В назначенный день утром Мерула отправился на игрища в сопровождении Селены. Расчетливый делец, он специально вышел из дома пораньше, чтобы оставалось время поприветствовать своих друзей и знакомых, которых он наверняка встретит на улице. Хочешь быть удачливым – нигде и никогда – ни на зрелищах, ни в термах, ни на улице – не забывай о делах, приветствуй всех и каждого, кто хоть на гранум может быть тебе полезен. Важно шествовал торговец Мерула по улицам Кесарии чуть впереди своей спутницы. Она поспешала за ним, одетая на римский манер в светлую тунику из тонкого полотна и легкий плащ, окутывавший ее с головы до ног. Впрочем, с помощью золотой, тонкой работы заколки она закрепила покрывало на голове так, чтобы оно не скрывало ни ее живого, радостного лица, ни роскошных волос.
Они вышли на оживленные улицы, ведущие к ипподрому. Здесь им пришлось замедлить шаги – толпа становилась все более густой, пестрели греческие, сирийские, римские одежды, слышалась разноязыкая речь. Попадались и иудеи – в веселой и вольной Кесарии многие из них почувствовали привлекательность римской жизни, с охотой посещали скачки и гонки на колесницах, а некоторые даже заводили свои упряжки и возниц, чтобы самим принимать участие в состязаниях. На ипподроме и в амфитеатре можно было спокойно, не боясь осуждения, общаться иудею с эллином, чиновнику из метрополии – с торговцем из Иерусалима, простолюдину – с римским патрицием.
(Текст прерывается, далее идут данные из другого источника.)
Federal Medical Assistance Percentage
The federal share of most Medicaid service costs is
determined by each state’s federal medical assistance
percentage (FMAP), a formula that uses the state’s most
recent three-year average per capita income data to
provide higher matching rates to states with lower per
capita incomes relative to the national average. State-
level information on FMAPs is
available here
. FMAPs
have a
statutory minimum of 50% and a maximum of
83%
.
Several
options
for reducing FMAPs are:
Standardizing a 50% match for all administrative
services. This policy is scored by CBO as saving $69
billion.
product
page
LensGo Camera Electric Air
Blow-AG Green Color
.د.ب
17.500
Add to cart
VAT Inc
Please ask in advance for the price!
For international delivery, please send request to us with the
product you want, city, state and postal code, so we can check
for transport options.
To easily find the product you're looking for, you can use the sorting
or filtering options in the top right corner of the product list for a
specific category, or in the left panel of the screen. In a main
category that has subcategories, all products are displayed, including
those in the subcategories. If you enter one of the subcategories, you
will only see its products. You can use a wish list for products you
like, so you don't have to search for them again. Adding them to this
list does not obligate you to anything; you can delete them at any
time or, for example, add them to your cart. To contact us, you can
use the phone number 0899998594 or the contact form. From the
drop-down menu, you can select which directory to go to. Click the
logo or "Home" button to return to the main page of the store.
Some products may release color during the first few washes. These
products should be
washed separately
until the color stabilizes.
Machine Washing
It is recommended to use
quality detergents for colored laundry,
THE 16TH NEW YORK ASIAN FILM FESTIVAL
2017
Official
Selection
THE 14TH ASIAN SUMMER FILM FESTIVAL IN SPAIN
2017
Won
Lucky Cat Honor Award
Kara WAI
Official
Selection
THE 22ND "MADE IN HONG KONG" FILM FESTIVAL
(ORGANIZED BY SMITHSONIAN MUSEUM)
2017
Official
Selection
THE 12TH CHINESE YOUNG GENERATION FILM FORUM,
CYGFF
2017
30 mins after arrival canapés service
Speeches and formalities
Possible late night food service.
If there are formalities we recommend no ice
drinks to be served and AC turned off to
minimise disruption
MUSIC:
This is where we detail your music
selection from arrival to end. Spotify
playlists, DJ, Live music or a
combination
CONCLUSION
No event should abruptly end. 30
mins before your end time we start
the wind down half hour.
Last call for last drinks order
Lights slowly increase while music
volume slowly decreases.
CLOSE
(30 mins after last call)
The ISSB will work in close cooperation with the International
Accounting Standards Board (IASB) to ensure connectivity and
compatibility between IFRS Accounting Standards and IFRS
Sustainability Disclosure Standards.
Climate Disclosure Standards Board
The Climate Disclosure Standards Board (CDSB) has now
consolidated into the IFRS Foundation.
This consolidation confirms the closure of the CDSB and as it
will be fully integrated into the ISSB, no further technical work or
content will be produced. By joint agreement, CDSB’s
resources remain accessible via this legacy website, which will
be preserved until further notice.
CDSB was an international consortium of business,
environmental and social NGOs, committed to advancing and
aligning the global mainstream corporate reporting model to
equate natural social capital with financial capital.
Мерула со своей спутницей неторопливо пробирался сквозь толпу и не мог скрыть довольной улыбки: знакомые попадались все чаще, его окликали, поднимали ладони в дружеском приветствии, и он понимал – это повышенное внимание он заслужил за счет маленькой танцовщицы. Это она сделала его известным на весь город, это ей выражают восхищение, это ей адресуют приветственные слова. Он оглянулся на нее и понял, что девчонка и сама это осознает – так счастливо сияли ее уголья-глаза.
Вдруг чей-то окрик привлек его внимание. Он оглянулся – какой-то важный иудей в богатом тюрбане что-то раздраженно кричал ему, явно указывая на Селену. Мерула посмотрел на свою маленькую спутницу и заметил, что она почему-то прикрыла лицо покрывалом, будто хотела, чтобы ее не узнали. «Что такое?», – озадачился было Мерула, но спрашивать времени не было – толпа скрыла иудея, и как мощный поток повлекла их на ипподром.